Saucy, Spicy Lamb Heart


Lamb hearts are, predictably, bigger than chicken hearts but smaller than beef hearts, so they’re kind of a happy medium: they have a rich lamby flavor but are still quick and easy to cook like smaller hearts are. This recipe shows off the ease and versatility of this cut of meat. You don’t have to roast it for hours or hide it in something elaborate: just pan-fry it with some butter and spices, and you have a delicious protein source to throw on top of a salad or starchy side dish.
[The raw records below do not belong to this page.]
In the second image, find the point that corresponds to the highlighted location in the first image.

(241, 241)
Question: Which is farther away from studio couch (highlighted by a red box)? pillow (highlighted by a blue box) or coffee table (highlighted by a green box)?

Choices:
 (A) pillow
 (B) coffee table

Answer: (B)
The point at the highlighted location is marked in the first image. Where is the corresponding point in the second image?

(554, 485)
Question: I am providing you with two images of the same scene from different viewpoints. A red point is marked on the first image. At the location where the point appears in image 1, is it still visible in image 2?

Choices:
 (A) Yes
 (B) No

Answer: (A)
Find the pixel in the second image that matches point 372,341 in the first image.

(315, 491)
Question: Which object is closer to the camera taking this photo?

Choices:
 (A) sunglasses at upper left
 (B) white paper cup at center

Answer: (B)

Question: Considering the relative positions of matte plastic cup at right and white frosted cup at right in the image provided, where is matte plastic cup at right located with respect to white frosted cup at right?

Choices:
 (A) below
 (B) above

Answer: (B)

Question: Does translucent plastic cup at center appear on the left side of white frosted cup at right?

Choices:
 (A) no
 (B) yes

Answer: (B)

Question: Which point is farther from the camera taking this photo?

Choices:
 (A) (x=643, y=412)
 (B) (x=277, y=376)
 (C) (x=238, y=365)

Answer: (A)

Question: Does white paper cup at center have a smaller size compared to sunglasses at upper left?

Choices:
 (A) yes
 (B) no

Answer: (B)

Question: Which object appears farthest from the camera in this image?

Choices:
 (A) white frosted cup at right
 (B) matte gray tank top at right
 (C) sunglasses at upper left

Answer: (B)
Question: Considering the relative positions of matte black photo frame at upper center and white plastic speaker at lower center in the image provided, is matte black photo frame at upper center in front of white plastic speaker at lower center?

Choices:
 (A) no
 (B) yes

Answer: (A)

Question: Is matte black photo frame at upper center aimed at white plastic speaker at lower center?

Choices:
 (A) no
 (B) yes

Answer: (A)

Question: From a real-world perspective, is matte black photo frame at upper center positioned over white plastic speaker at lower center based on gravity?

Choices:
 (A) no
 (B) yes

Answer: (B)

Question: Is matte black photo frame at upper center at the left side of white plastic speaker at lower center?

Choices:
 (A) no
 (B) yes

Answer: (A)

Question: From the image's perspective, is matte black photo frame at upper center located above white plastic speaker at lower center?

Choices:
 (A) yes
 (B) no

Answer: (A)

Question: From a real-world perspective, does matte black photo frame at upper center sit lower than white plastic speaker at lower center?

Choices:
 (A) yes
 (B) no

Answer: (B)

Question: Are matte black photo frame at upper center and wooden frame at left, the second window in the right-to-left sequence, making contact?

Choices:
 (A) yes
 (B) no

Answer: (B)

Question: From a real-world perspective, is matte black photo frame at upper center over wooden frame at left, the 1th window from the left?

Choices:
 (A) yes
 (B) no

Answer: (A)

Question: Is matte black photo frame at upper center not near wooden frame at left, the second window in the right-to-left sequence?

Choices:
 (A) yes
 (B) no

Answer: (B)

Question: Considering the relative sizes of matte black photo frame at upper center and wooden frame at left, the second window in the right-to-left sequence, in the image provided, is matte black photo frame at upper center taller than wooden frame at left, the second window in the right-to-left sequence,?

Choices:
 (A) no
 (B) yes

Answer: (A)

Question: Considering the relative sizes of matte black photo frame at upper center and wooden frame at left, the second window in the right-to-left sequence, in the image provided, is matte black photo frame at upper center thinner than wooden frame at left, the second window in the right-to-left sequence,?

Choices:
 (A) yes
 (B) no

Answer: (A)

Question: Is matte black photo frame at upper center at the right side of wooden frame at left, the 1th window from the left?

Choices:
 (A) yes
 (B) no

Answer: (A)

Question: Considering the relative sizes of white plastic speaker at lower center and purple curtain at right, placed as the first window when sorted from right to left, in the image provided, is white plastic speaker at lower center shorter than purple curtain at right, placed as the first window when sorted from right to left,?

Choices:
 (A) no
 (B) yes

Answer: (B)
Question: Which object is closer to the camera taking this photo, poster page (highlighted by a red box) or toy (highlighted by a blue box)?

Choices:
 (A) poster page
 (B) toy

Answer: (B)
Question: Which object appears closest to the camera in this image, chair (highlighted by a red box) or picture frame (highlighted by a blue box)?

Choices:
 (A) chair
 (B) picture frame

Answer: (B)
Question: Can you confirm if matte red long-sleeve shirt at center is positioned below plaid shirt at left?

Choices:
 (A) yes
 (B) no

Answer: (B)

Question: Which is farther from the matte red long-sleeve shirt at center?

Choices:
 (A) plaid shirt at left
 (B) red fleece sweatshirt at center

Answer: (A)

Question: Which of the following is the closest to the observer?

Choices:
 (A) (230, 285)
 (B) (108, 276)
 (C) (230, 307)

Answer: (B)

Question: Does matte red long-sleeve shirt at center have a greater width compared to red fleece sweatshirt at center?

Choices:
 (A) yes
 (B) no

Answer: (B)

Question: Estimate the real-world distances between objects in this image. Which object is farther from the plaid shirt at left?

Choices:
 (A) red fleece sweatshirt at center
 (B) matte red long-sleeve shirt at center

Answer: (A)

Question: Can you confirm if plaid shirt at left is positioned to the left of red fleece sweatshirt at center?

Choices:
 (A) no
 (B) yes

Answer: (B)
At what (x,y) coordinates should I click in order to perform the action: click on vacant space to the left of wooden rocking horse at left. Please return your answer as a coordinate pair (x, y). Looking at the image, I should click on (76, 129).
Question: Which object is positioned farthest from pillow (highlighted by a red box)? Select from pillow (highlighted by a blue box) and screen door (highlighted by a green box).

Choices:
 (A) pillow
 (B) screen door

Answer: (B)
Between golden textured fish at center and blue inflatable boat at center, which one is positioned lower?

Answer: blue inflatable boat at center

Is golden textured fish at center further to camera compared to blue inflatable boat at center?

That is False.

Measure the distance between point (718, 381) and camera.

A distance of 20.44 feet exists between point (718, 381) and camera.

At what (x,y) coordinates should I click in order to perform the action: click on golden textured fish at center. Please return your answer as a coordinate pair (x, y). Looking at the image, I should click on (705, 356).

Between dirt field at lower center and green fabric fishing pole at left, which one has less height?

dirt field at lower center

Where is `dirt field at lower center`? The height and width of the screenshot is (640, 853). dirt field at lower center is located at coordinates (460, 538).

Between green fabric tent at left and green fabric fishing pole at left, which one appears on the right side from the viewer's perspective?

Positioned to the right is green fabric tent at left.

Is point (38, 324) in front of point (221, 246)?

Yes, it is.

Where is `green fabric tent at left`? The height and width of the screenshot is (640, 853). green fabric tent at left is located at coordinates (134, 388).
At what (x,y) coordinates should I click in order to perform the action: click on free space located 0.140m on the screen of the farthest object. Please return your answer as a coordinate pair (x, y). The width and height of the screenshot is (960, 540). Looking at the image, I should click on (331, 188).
This recipe is from my organ meat cookbook, It Takes Guts.


Yield: 4 servings

Prep time: 5 minutes

Cook time: 20 minutes


  • 2 lamb hearts, cleaned (see page 000)
  • ¼ cup blanched almond flour
  • 1 teaspoon smoked paprika
  • ½ teaspoon cayenne pepper
  • 2 teaspoons coarsely ground sea salt
  • ¼ cup (½ stick) grass-fed unsalted butter
  • ½ small onion, diced
  • 1/3 cup chicken or beef bone broth (page 000)

For serving:

  • 5 cups arugula
  • 1 lemon wedge
  • Salt and pepper, to taste



  1. Pat the hearts dry and cut them into 1-inch cubes.
  2. Mix the flour, salt, paprika, and cayenne pepper together in a medium bowl. Dredge the heart pieces in the flour mixture.
  3. Heat the butter in a 12-inch cast-iron skillet over medium-high heat.
  4. When it’s hot, place the heart pieces in the pan and pan-fry them for 4 minutes per side, until cooked through (you can cut a piece to ensure that’s firm and cooked on the inside); turn the pieces over carefully with tongs so you don’t break off the crust.
  5. Add the diced onion to the pan and allow them to soften for about 4 minutes, scraping up any browned bits on the bottom of the pan with a wooden spoon. Add the broth, and turn the heart pieces until they’re coated. Let the sauce reduce for 3 to 4 minutes, until it has a gravylike consistency. Then plate on top of a bed of arugula, and top with a squeeze of lemon juice and salt and pepper, if desired.